Меня не переубедить, что пересохшие фонтанчики и конец детства как-то связаны с разрухой, новыми талонами — на туалетное мыло, макаронные изделия, чай, сахар… Наша безумная классная Надежда Ивановна ещё проверяла качество узлов и чистоту пионерских галстуков, между делом отмечая, что поляки предают коммунизм, — в третьем классе нам, кстати, разрешались только белые рубашки, — а на улице уже творилось что-то невообразимое. На фоне первых кооперативов и перестройки, но в особенности накануне перемен, невообразимо расцвел блат. По знакомству доставалось практически всё — дутые сапоги, бытовая техника, справки, путевки. По знакомству же можно было избавиться от унизительной физкультуры или бессмысленной школьной практики. Но мои родители, к счастью или несчастью, ничего подобного для меня не делали.

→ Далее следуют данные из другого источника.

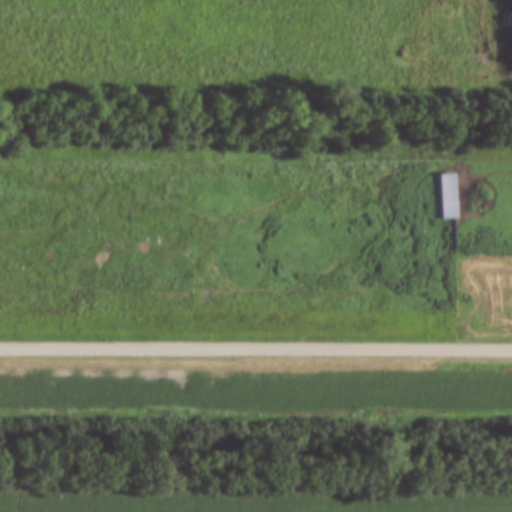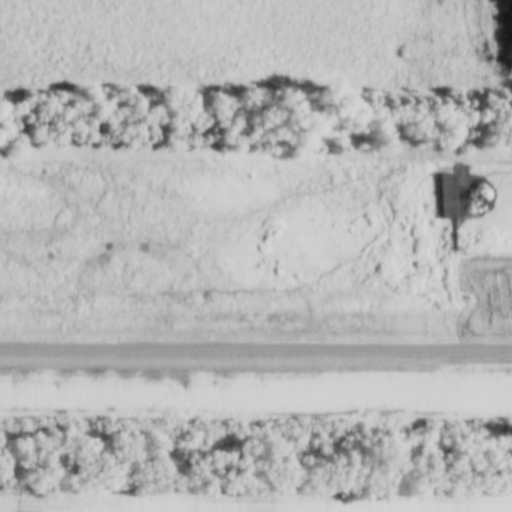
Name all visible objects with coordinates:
building: (508, 19)
building: (444, 196)
road: (256, 351)
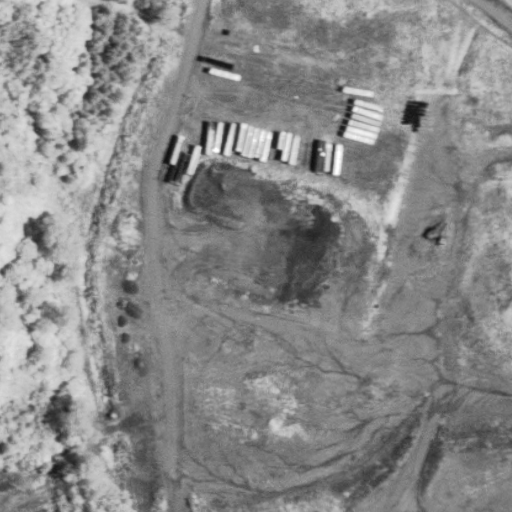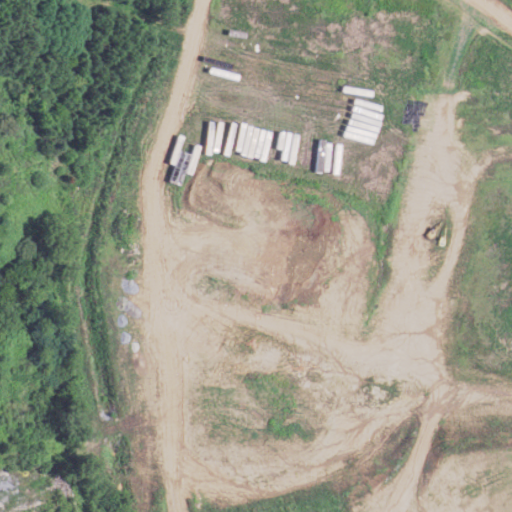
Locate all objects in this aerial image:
road: (503, 18)
road: (442, 110)
road: (489, 175)
road: (413, 308)
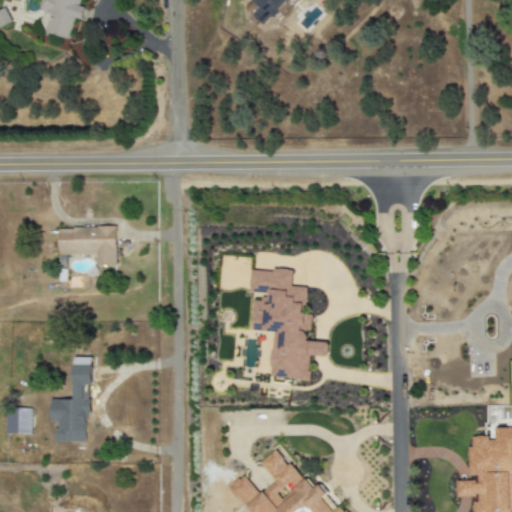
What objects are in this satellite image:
building: (264, 9)
building: (61, 16)
building: (4, 18)
road: (90, 27)
road: (466, 80)
road: (175, 81)
road: (256, 162)
building: (89, 244)
road: (483, 308)
building: (284, 324)
road: (403, 336)
road: (178, 338)
building: (74, 403)
building: (18, 421)
road: (345, 449)
road: (456, 463)
building: (489, 473)
building: (282, 491)
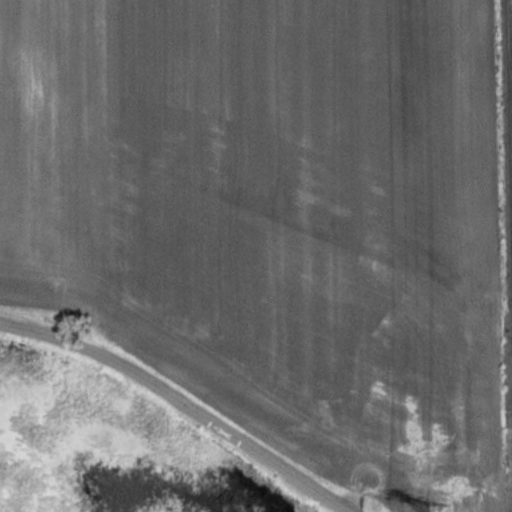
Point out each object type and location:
railway: (510, 59)
crop: (276, 218)
road: (181, 401)
power tower: (437, 511)
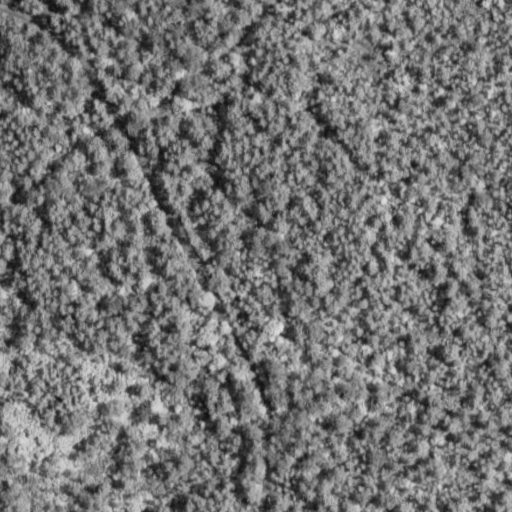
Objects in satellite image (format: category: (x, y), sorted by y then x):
road: (185, 231)
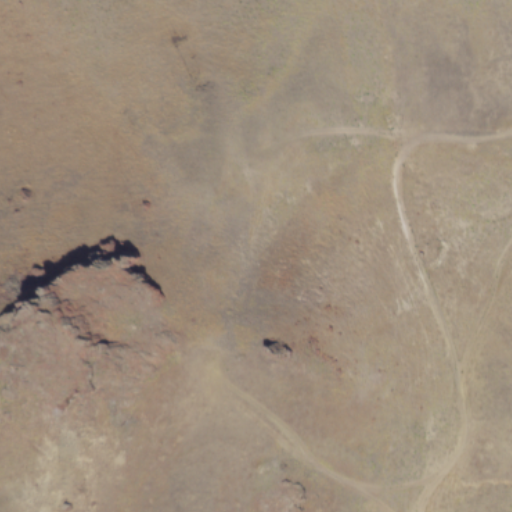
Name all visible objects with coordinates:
road: (311, 129)
road: (401, 206)
road: (460, 381)
road: (302, 449)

Мне было лет девять, когда я догадался, что система даёт сбои. Конечно, тогда бы я назвал это иначе. Чтобы как-то занять детей на летней практике (по каким-то причинам нас не могли вывезти, как всегда, в совхоз «Заводской») в школе объявили сбор лекарственных растений. Тут же во дворе. Выдали мешки и проинструктировали, как рвать подорожник и мать-и-мачеху. В одном из самых грязных и индустриальных районов полуторамиллионного города! Школьники старались побыстрее выполнить норму и освободиться. На полу в рекреации расстелили брезент и раскидывали травы для просушки. Каких сорняков там только не было! И это сено начинало медленно подгнивать. В последние дни «практики» я видел, как старшеклассники устроили на брезенте возню. Даже если «сырьё» и попало в аптеки, в чем я сильно сомневаюсь, то могло стать для больных источником разве только свинца.